╭──
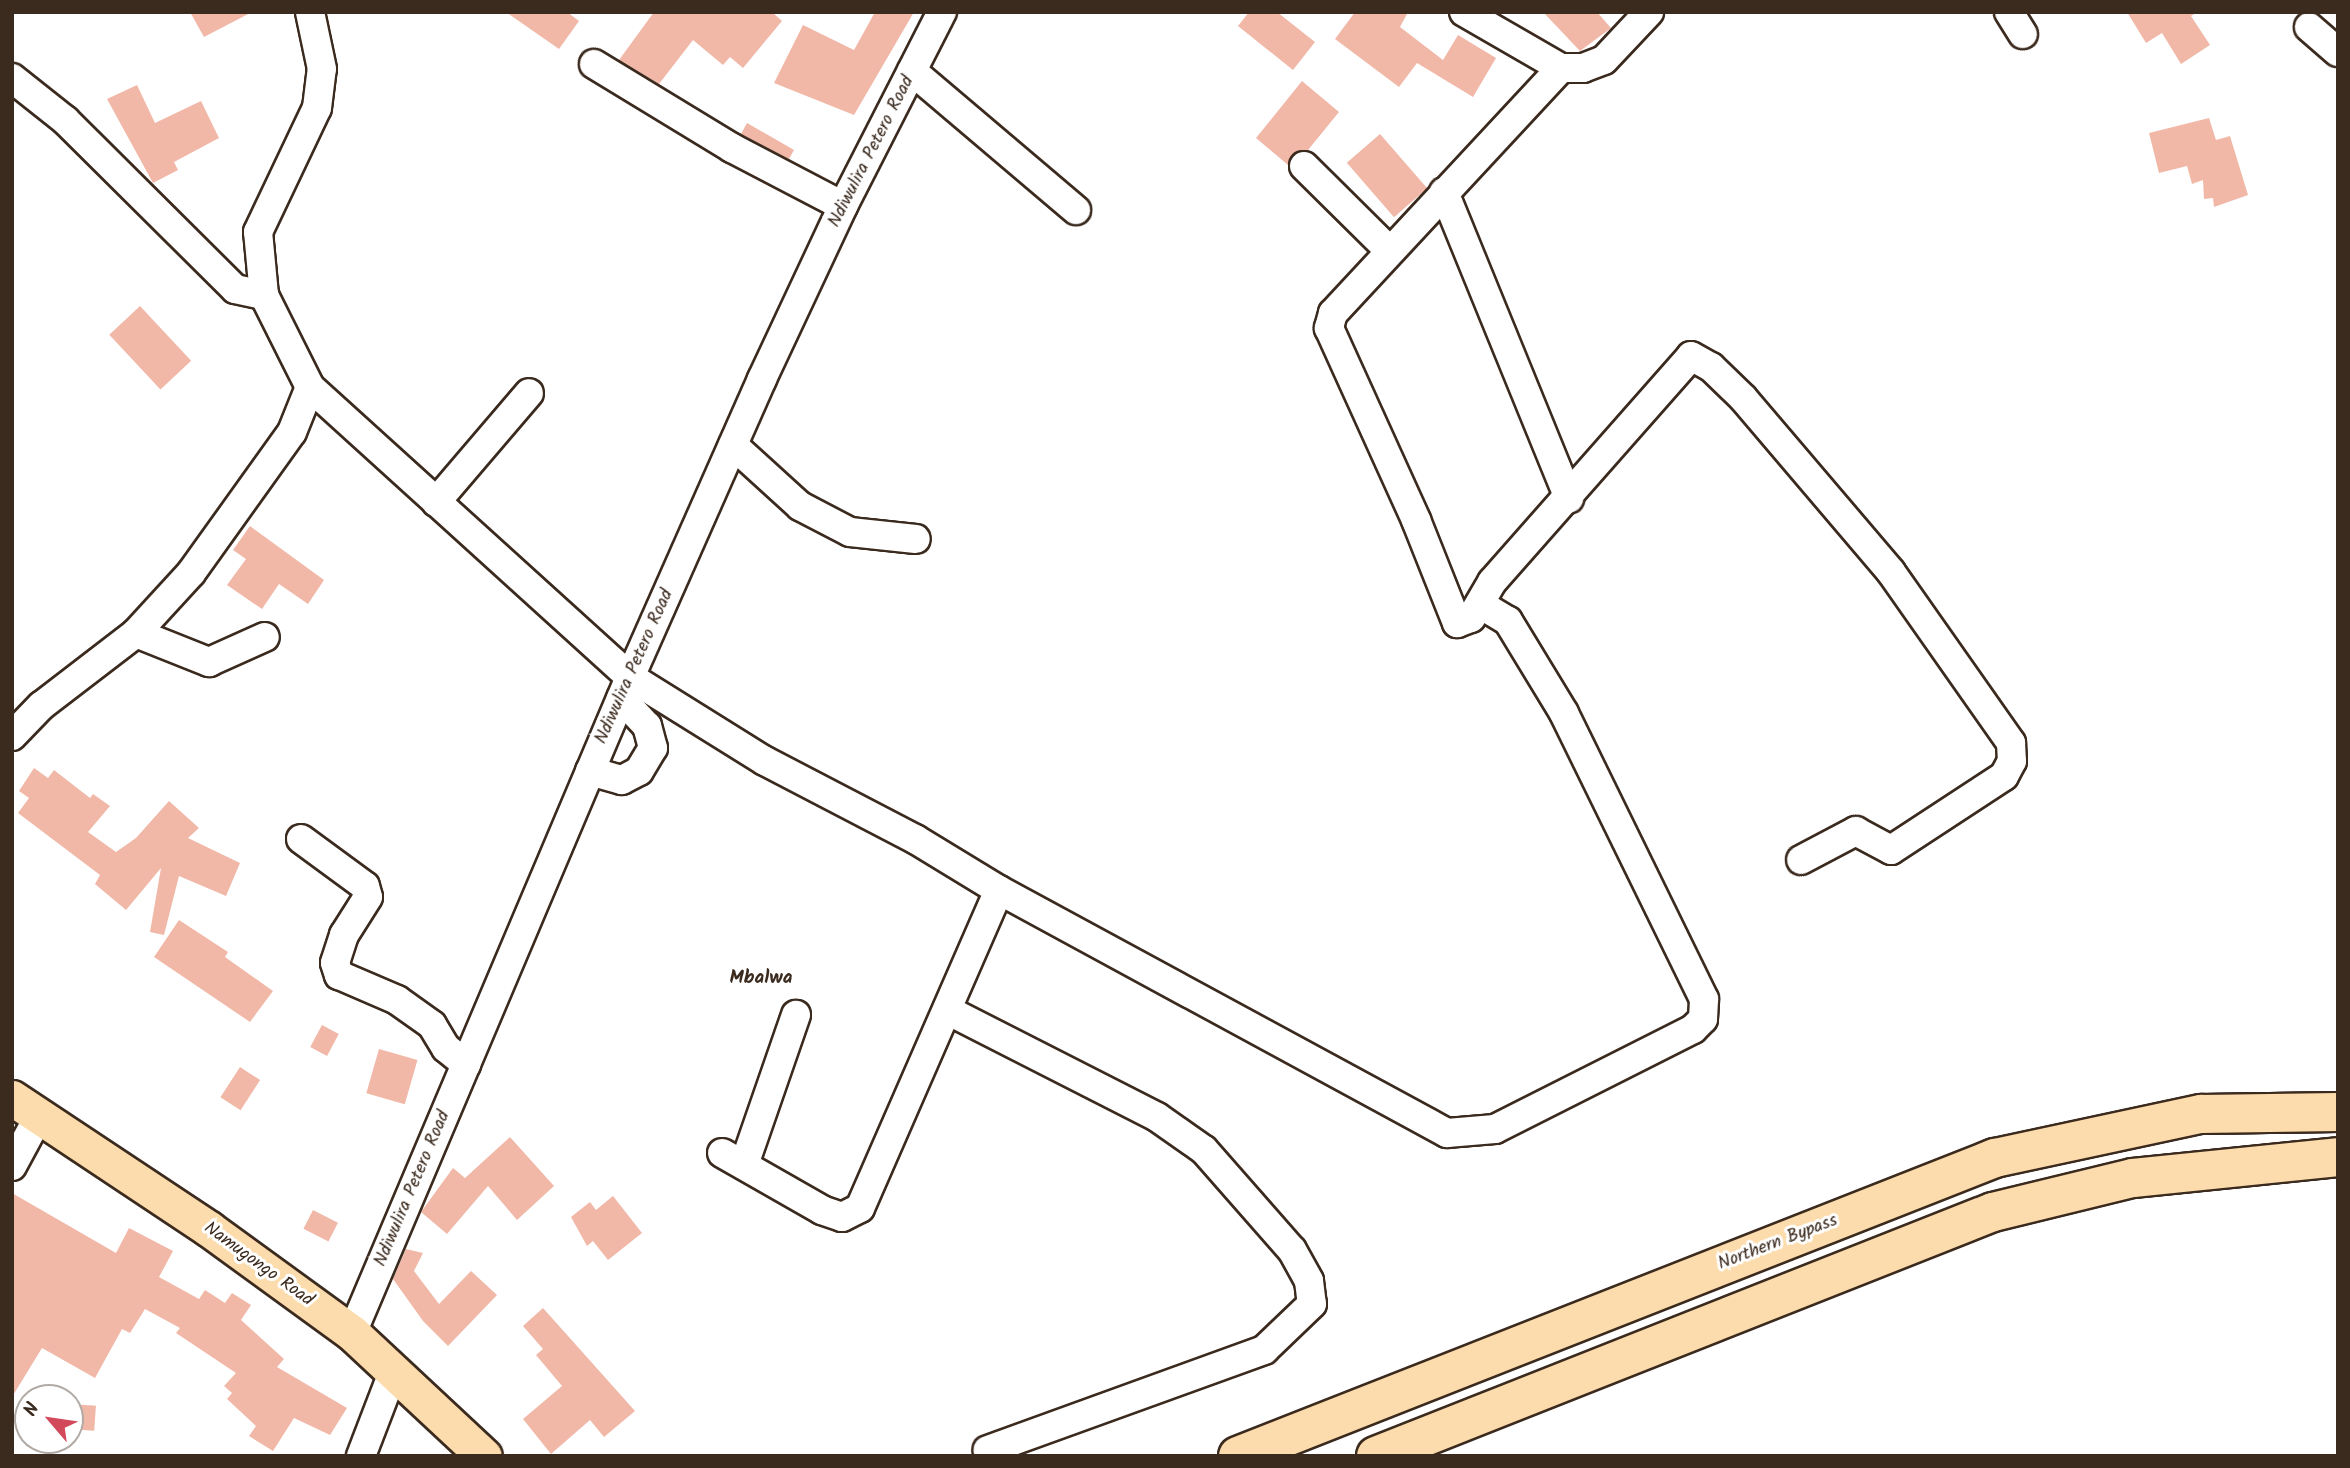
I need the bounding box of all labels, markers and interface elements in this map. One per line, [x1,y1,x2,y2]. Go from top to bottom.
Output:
street label: Ndiwulira Petero Road [824,73,920,231]
street label: Ndiwulira Petero Road [591,586,679,748]
district label: Mbalwa [729,968,793,990]
street label: Ndiwulira Petero Road [370,1108,456,1270]
street label: Northern Bypass [1715,1210,1841,1276]
street label: Namugongo Road [199,1218,317,1312]
north arrow [14,1384,84,1454]
text: N [16,1397,48,1422]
╰──
EXERCISE BRIEF
Give back the records above exactly. Pictures stay out.

RESULT OF THIS TASK
I need the bounding box of all labels, markers and interface elements in this map. One per line, [x1,y1,x2,y2]. Go from top to bottom.
Output:
street label: Ndiwulira Petero Road [824,73,920,231]
street label: Ndiwulira Petero Road [591,586,679,748]
district label: Mbalwa [729,968,793,990]
street label: Ndiwulira Petero Road [370,1108,456,1270]
street label: Northern Bypass [1715,1210,1841,1276]
street label: Namugongo Road [199,1218,317,1312]
north arrow [14,1384,84,1454]
text: N [16,1397,48,1422]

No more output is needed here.